§ DATA UNDER STUDY:
▼
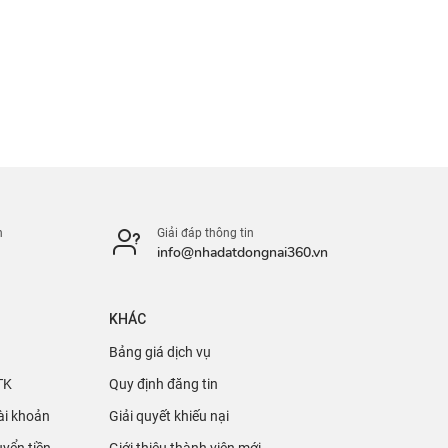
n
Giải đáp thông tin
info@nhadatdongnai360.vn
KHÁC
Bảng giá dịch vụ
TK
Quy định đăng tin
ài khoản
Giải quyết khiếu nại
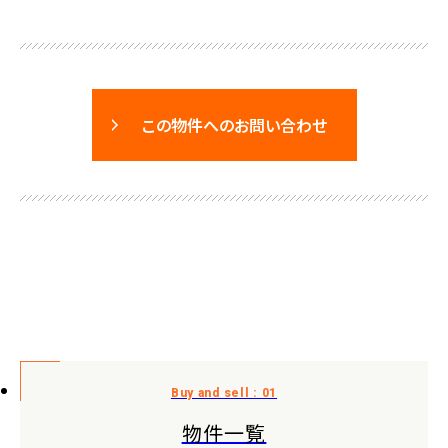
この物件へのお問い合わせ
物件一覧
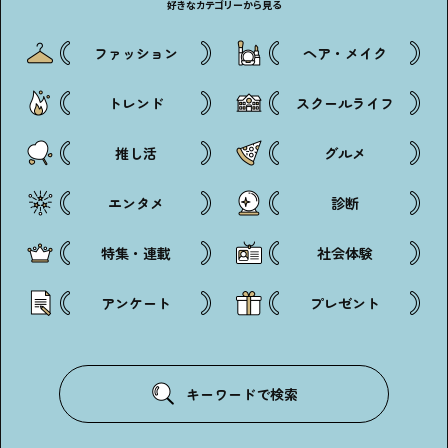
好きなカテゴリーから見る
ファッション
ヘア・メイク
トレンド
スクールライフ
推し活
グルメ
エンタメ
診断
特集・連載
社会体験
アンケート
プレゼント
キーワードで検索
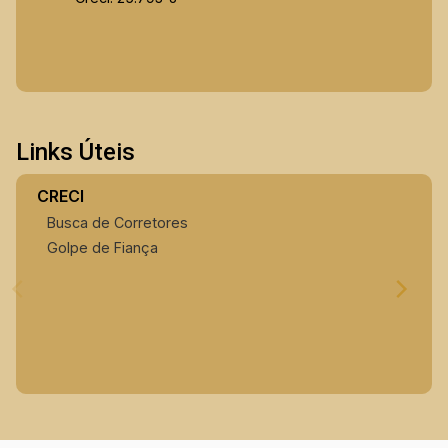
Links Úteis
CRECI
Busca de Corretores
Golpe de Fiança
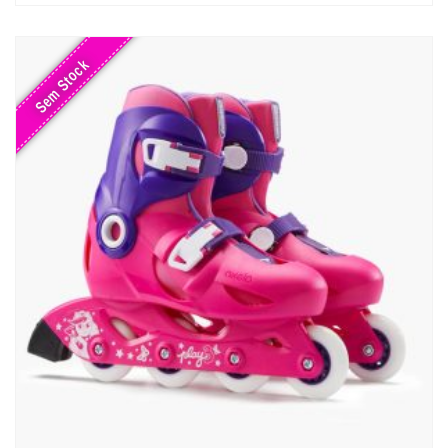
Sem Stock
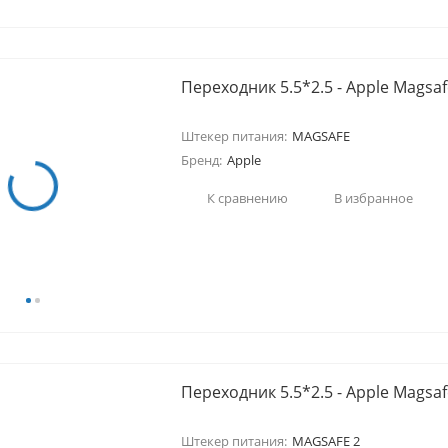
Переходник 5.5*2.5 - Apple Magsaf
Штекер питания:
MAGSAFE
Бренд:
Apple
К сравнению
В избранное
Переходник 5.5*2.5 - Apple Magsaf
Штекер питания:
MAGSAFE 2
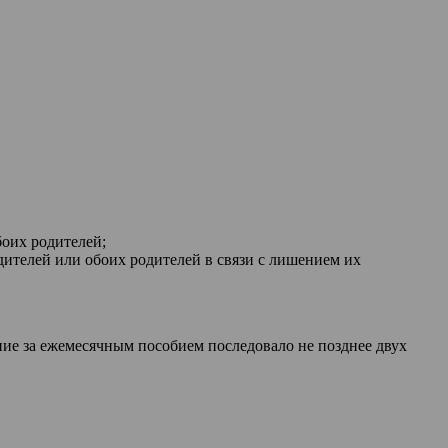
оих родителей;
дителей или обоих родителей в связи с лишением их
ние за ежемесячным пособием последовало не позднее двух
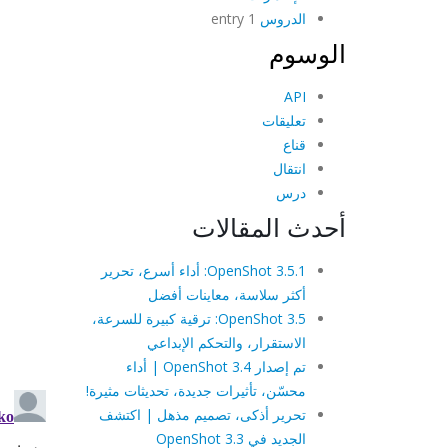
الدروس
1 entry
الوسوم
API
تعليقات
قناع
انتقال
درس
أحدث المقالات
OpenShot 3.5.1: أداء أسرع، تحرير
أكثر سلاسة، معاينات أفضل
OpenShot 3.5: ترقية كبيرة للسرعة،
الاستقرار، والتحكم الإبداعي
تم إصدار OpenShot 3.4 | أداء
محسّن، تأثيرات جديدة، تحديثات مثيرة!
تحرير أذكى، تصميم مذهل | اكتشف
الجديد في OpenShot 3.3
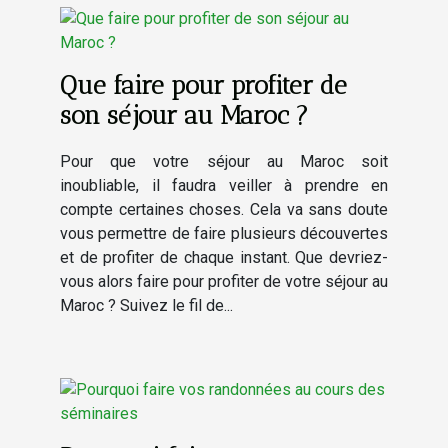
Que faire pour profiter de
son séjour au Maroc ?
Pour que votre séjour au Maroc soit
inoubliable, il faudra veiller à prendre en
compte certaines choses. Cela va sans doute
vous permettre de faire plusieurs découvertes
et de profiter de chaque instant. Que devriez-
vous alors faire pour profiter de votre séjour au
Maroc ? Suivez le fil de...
▲
▼
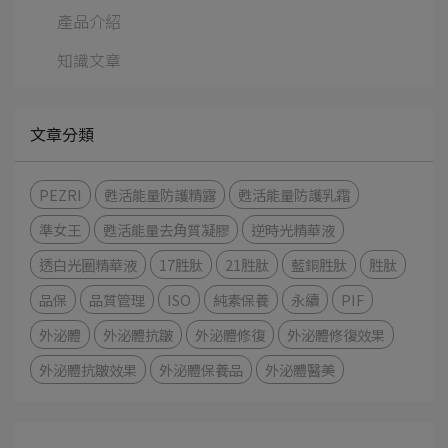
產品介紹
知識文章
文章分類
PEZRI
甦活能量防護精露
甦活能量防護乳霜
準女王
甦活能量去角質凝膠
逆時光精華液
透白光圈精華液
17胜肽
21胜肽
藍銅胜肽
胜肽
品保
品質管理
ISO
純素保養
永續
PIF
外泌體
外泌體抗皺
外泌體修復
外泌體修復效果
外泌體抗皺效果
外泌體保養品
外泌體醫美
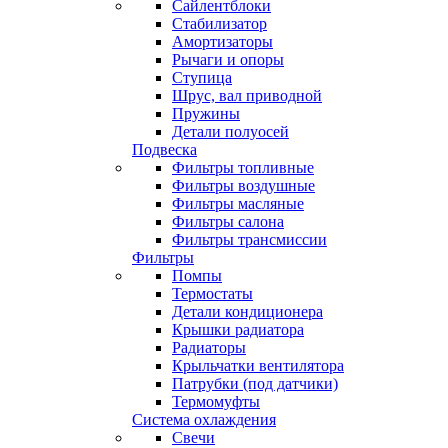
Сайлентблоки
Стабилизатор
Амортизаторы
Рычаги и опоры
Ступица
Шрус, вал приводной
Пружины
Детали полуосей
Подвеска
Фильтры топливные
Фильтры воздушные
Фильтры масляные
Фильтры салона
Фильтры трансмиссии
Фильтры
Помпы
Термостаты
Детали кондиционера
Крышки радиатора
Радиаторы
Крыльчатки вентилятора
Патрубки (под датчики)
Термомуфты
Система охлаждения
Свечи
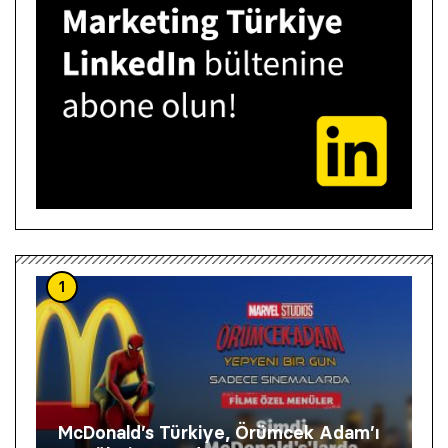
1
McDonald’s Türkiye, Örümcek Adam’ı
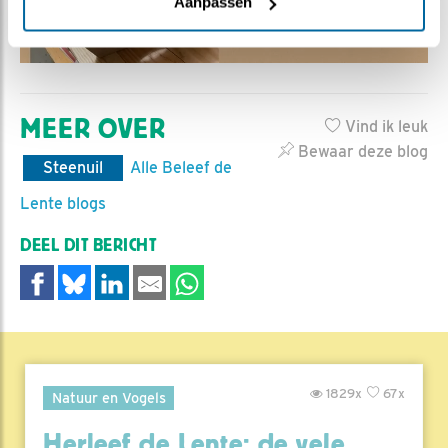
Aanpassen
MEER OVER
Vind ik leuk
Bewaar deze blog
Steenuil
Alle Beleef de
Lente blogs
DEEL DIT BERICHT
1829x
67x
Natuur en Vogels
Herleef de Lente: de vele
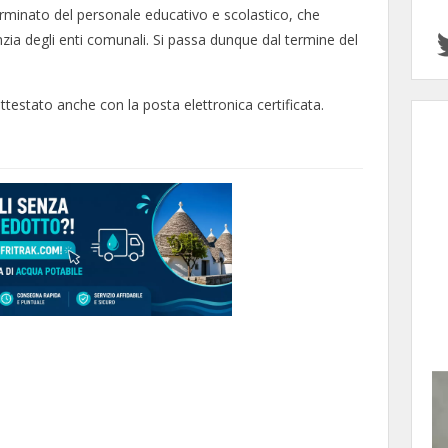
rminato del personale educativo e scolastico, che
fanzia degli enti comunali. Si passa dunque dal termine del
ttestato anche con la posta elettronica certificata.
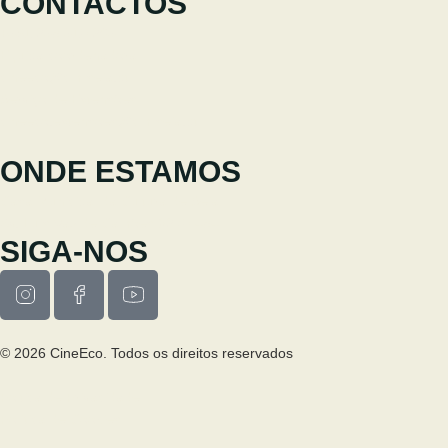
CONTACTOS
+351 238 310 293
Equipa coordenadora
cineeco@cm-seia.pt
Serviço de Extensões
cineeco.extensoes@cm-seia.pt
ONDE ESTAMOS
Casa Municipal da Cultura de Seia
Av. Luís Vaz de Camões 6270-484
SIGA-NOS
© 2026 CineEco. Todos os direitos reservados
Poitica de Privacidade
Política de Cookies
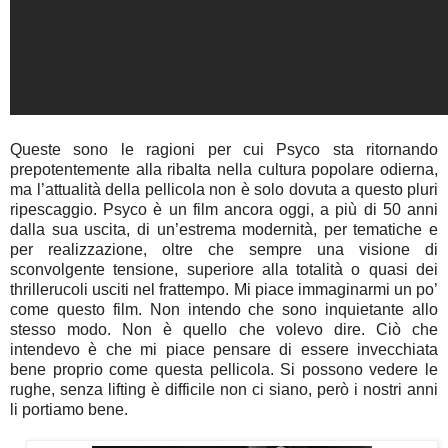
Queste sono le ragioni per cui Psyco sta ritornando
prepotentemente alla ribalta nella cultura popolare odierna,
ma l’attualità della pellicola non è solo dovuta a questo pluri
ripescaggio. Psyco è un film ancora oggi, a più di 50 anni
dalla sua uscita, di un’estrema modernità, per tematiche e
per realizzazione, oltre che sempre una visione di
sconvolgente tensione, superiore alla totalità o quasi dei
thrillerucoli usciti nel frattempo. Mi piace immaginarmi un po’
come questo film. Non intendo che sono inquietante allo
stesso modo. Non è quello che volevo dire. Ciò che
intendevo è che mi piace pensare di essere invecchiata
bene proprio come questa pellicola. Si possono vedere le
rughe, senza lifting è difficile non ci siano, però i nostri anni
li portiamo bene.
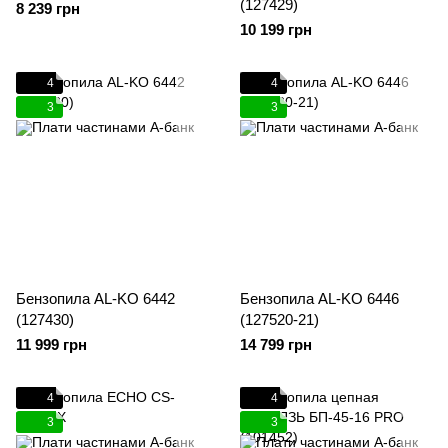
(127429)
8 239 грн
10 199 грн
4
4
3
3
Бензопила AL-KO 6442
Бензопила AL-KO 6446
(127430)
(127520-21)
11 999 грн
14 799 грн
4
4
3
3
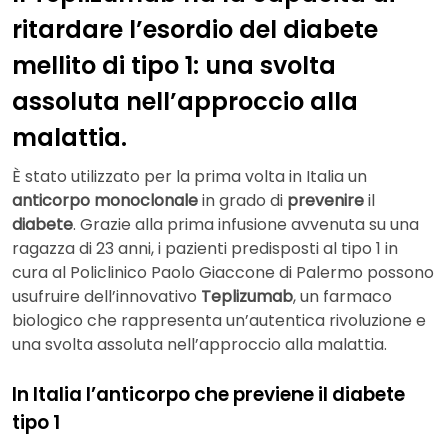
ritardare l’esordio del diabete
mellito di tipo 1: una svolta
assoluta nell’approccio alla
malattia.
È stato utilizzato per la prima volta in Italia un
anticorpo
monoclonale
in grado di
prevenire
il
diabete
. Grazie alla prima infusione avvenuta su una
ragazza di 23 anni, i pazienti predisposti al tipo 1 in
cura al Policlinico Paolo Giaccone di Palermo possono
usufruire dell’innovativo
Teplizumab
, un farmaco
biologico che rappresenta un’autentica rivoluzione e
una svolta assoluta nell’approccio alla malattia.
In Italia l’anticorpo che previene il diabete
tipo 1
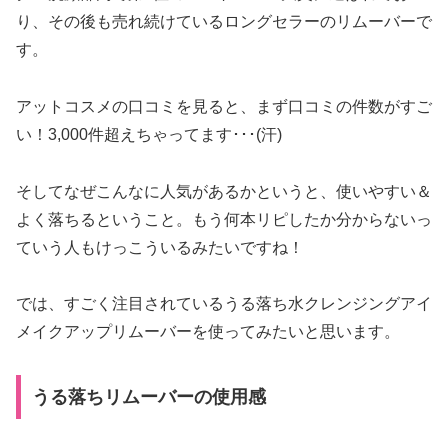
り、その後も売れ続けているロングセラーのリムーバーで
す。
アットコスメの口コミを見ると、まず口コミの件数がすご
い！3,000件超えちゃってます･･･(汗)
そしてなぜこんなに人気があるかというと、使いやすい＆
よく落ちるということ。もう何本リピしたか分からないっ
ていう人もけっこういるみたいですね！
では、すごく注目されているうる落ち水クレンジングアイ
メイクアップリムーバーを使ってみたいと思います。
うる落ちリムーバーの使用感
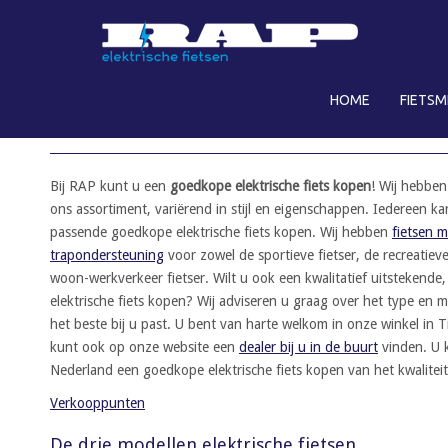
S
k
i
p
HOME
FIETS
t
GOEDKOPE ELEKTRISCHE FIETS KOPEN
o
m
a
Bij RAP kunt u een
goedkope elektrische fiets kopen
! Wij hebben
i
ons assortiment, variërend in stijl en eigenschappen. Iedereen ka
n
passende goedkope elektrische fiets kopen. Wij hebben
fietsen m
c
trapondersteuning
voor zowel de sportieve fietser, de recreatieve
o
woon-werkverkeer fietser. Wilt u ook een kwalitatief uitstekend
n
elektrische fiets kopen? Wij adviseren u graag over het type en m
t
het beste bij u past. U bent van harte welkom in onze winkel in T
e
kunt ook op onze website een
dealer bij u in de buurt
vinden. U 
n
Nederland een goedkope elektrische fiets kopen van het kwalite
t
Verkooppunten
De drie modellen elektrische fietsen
▲
▼
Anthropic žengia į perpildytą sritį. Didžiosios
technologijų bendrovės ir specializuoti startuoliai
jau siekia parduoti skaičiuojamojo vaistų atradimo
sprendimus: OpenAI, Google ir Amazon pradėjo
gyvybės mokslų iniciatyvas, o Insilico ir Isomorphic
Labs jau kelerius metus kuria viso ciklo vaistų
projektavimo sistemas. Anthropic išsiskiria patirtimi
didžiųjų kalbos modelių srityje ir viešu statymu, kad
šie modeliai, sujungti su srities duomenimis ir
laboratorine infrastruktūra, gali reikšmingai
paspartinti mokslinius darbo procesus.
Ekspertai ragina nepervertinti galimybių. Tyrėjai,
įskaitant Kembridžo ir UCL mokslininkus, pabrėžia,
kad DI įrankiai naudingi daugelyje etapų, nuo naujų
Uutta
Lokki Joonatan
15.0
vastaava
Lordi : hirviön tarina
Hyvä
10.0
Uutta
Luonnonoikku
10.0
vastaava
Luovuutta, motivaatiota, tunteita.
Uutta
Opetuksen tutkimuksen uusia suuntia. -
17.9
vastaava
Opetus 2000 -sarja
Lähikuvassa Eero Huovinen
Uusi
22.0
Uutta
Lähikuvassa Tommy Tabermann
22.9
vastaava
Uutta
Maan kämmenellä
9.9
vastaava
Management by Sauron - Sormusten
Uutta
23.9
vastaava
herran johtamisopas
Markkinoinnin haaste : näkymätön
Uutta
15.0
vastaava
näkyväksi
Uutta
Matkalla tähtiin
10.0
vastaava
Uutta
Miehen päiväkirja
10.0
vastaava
▲
§ TASK INSTRUCTIONS:
From the records above, give the lines from the line with "rminato del personale" up to and including the line with "Política de Cookies" as a JSON list of strings, one string per line. Leave out blank lines and the pictures.

§ TASK SOLUTION:
[
  "rminato del personale educativo e scolastico, che",
  "fanzia degli enti comunali. Si passa dunque dal termine del",
  "ttestato anche con la posta elettronica certificata.",
  "CONTACTOS",
  "+351 238 310 293",
  "Equipa coordenadora",
  "cineeco@cm-seia.pt",
  "Serviço de Extensões",
  "cineeco.extensoes@cm-seia.pt",
  "ONDE ESTAMOS",
  "Casa Municipal da Cultura de Seia",
  "Av. Luís Vaz de Camões 6270-484",
  "SIGA-NOS",
  "© 2026 CineEco. Todos os direitos reservados",
  "Poitica de Privacidade",
  "Política de Cookies"
]